* Problem description: Write out every record again, exactly.

********

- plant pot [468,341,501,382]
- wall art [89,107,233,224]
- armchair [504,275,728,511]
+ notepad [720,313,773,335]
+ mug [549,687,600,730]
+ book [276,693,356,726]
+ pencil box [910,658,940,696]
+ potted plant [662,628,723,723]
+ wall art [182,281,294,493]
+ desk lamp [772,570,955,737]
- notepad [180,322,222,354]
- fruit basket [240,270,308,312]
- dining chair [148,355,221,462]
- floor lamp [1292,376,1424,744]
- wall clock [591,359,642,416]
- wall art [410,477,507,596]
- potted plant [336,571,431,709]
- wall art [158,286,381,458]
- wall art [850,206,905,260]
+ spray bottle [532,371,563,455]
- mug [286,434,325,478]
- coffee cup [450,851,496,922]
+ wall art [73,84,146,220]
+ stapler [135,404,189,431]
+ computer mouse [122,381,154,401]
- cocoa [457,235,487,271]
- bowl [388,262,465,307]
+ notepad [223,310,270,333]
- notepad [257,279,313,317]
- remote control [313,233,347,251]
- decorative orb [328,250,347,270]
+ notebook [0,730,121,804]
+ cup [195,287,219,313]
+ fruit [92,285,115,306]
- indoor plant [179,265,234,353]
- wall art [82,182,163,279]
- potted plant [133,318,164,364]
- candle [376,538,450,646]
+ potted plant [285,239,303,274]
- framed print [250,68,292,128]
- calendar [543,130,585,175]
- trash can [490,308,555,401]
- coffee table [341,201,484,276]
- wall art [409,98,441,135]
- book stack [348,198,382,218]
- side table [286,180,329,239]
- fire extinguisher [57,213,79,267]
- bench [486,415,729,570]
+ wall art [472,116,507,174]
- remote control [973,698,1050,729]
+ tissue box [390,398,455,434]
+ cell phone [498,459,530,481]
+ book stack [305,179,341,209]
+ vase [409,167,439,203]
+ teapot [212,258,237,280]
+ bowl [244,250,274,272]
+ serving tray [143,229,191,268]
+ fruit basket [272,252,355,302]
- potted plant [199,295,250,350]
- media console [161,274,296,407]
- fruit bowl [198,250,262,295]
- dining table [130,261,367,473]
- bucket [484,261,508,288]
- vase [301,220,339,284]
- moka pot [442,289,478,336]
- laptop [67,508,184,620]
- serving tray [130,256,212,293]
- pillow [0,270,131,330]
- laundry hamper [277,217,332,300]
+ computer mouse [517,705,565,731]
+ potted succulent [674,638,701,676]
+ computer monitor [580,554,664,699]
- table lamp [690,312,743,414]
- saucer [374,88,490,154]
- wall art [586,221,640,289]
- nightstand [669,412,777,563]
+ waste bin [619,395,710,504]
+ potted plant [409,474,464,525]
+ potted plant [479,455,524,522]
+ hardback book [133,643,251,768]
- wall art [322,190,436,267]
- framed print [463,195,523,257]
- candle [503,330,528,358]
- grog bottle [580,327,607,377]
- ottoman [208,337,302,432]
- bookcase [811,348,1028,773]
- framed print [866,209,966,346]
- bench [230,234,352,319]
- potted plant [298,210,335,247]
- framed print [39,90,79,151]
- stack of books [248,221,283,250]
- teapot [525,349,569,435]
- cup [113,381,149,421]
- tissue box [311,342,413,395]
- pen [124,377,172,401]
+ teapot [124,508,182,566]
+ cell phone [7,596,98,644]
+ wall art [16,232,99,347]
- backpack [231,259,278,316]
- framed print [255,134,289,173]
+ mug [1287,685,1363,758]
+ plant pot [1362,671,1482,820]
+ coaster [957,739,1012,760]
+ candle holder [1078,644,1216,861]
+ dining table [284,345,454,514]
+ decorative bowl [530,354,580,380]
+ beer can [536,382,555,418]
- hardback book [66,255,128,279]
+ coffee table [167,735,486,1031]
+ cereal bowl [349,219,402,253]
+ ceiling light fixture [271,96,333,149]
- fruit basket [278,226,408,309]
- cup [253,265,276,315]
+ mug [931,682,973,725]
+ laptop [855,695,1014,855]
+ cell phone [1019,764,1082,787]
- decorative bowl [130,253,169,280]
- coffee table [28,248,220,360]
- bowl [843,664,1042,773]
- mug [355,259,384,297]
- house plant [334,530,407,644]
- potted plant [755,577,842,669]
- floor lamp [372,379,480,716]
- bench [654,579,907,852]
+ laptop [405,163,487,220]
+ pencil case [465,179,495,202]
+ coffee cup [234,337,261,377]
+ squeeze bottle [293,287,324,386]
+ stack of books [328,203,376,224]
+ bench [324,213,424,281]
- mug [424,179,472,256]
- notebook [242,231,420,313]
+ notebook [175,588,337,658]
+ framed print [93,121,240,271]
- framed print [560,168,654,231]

********

* Solution to this task:
- plant pot [468,341,501,382]
- wall art [89,107,233,224]
- armchair [504,275,728,511]
+ notepad [720,313,773,335]
+ mug [549,687,600,730]
+ book [276,693,356,726]
+ pencil box [910,658,940,696]
+ potted plant [662,628,723,723]
+ wall art [182,281,294,493]
+ desk lamp [772,570,955,737]
- notepad [180,322,222,354]
- fruit basket [240,270,308,312]
- dining chair [148,355,221,462]
- floor lamp [1292,376,1424,744]
- wall clock [591,359,642,416]
- wall art [410,477,507,596]
- potted plant [336,571,431,709]
- wall art [158,286,381,458]
- wall art [850,206,905,260]
+ spray bottle [532,371,563,455]
- mug [286,434,325,478]
- coffee cup [450,851,496,922]
+ wall art [73,84,146,220]
+ stapler [135,404,189,431]
+ computer mouse [122,381,154,401]
- cocoa [457,235,487,271]
- bowl [388,262,465,307]
+ notepad [223,310,270,333]
- notepad [257,279,313,317]
- remote control [313,233,347,251]
- decorative orb [328,250,347,270]
+ notebook [0,730,121,804]
+ cup [195,287,219,313]
+ fruit [92,285,115,306]
- indoor plant [179,265,234,353]
- wall art [82,182,163,279]
- potted plant [133,318,164,364]
- candle [376,538,450,646]
+ potted plant [285,239,303,274]
- framed print [250,68,292,128]
- calendar [543,130,585,175]
- trash can [490,308,555,401]
- coffee table [341,201,484,276]
- wall art [409,98,441,135]
- book stack [348,198,382,218]
- side table [286,180,329,239]
- fire extinguisher [57,213,79,267]
- bench [486,415,729,570]
+ wall art [472,116,507,174]
- remote control [973,698,1050,729]
+ tissue box [390,398,455,434]
+ cell phone [498,459,530,481]
+ book stack [305,179,341,209]
+ vase [409,167,439,203]
+ teapot [212,258,237,280]
+ bowl [244,250,274,272]
+ serving tray [143,229,191,268]
+ fruit basket [272,252,355,302]
- potted plant [199,295,250,350]
- media console [161,274,296,407]
- fruit bowl [198,250,262,295]
- dining table [130,261,367,473]
- bucket [484,261,508,288]
- vase [301,220,339,284]
- moka pot [442,289,478,336]
- laptop [67,508,184,620]
- serving tray [130,256,212,293]
- pillow [0,270,131,330]
- laundry hamper [277,217,332,300]
+ computer mouse [517,705,565,731]
+ potted succulent [674,638,701,676]
+ computer monitor [580,554,664,699]
- table lamp [690,312,743,414]
- saucer [374,88,490,154]
- wall art [586,221,640,289]
- nightstand [669,412,777,563]
+ waste bin [619,395,710,504]
+ potted plant [409,474,464,525]
+ potted plant [479,455,524,522]
+ hardback book [133,643,251,768]
- wall art [322,190,436,267]
- framed print [463,195,523,257]
- candle [503,330,528,358]
- grog bottle [580,327,607,377]
- ottoman [208,337,302,432]
- bookcase [811,348,1028,773]
- framed print [866,209,966,346]
- bench [230,234,352,319]
- potted plant [298,210,335,247]
- framed print [39,90,79,151]
- stack of books [248,221,283,250]
- teapot [525,349,569,435]
- cup [113,381,149,421]
- tissue box [311,342,413,395]
- pen [124,377,172,401]
+ teapot [124,508,182,566]
+ cell phone [7,596,98,644]
+ wall art [16,232,99,347]
- backpack [231,259,278,316]
- framed print [255,134,289,173]
+ mug [1287,685,1363,758]
+ plant pot [1362,671,1482,820]
+ coaster [957,739,1012,760]
+ candle holder [1078,644,1216,861]
+ dining table [284,345,454,514]
+ decorative bowl [530,354,580,380]
+ beer can [536,382,555,418]
- hardback book [66,255,128,279]
+ coffee table [167,735,486,1031]
+ cereal bowl [349,219,402,253]
+ ceiling light fixture [271,96,333,149]
- fruit basket [278,226,408,309]
- cup [253,265,276,315]
+ mug [931,682,973,725]
+ laptop [855,695,1014,855]
+ cell phone [1019,764,1082,787]
- decorative bowl [130,253,169,280]
- coffee table [28,248,220,360]
- bowl [843,664,1042,773]
- mug [355,259,384,297]
- house plant [334,530,407,644]
- potted plant [755,577,842,669]
- floor lamp [372,379,480,716]
- bench [654,579,907,852]
+ laptop [405,163,487,220]
+ pencil case [465,179,495,202]
+ coffee cup [234,337,261,377]
+ squeeze bottle [293,287,324,386]
+ stack of books [328,203,376,224]
+ bench [324,213,424,281]
- mug [424,179,472,256]
- notebook [242,231,420,313]
+ notebook [175,588,337,658]
+ framed print [93,121,240,271]
- framed print [560,168,654,231]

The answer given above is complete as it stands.